Iacanga - Com o objetivo de estimular a adesão da população à coleta seletiva do lixo, a prefeitura de Iacanga (50 quilômetros de Bauru) lançou anteontem a campanha “Iacanga - recicle esta idéia!”. Inicialmente, por meio de uma parceria entre a Diretoria de Agricultura e Meio Ambiente e a Diretoria de Educação do município, estão previstas a realização de palestras nas escolas municipais, estaduais e particulares e a organização de visitas dos alunos à Estação de Tratamento de Esgoto da cidade. Além disso, o nome do mascote da campanha será escolhido por meio de um concurso, que envolverá toda a comunidade, comércio, empresas e indústrias do município.

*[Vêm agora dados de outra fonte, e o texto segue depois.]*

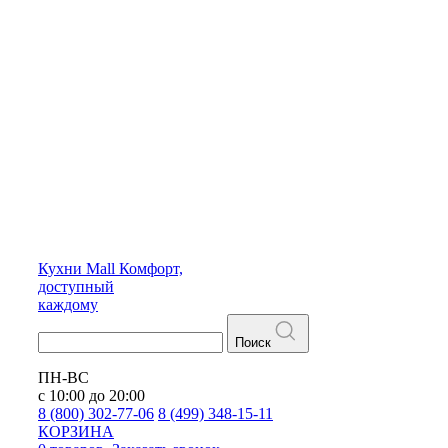
Кухни
Mall
Комфорт,
доступный
каждому
Поиск
ПН-ВС
с 10:00 до 20:00
8 (800) 302-77-06
8 (499) 348-15-11
КОРЗИНА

Segundo a diretora de Agricultura e Meio Ambiente de Iacanga, Letícia Coti, a campanha de conscientização foi lançada por ocasião da Semana do Meio Ambiente. “A partir da semana que vem, nós vamos envolver a CDL (Câmara dos Dirigentes Lojistas), a terceira idade e os próprios funcionários da prefeitura”.
A diretora explica que um caminhão da prefeitura de Iacanga estará percorrendo a cidade todas as segundas e quintas-feiras com o objetivo de recolher o lixo seco (reciclável), que deverá ser separado do lixo úmido (não-reciclável) pela própria população. Os materiais recolhidos serão encaminhados à Usina de Reciclagem do município.
De acordo com Coti, por meio da campanha Iacanga pretende aumentar a vida útil do aterro municipal, melhorando a qualidade de vida da população.
Segundo ela, a prefeitura adquiriu uma área de dois alqueires com o objetivo de aumentar o aterro, que já está chegando no seu limite. A administração aguarda a liberação das licenças ambientais para o uso da área.
A diretora lembra ainda os prejuízos da não-separação e não-reciclagem do lixo. “O primeiro é que o material leva muito tempo para se decompor na natureza. O outro é o custo da produção de novos materiais, que podem ser fabricados com grande economia a partir da reciclagem, além do risco de contaminação dos aterros que recebem todo tipo de lixo”, afirma. “Vale ressaltar que uma garrafa pet, por exemplo, leva cerca de 400 anos para ser totalmente decomposta na natureza; um papel, de três a seis meses e um chiclete, 5 anos. Por isso, quando alguém participa da coleta seletiva, a cidade inteira sai ganhando”.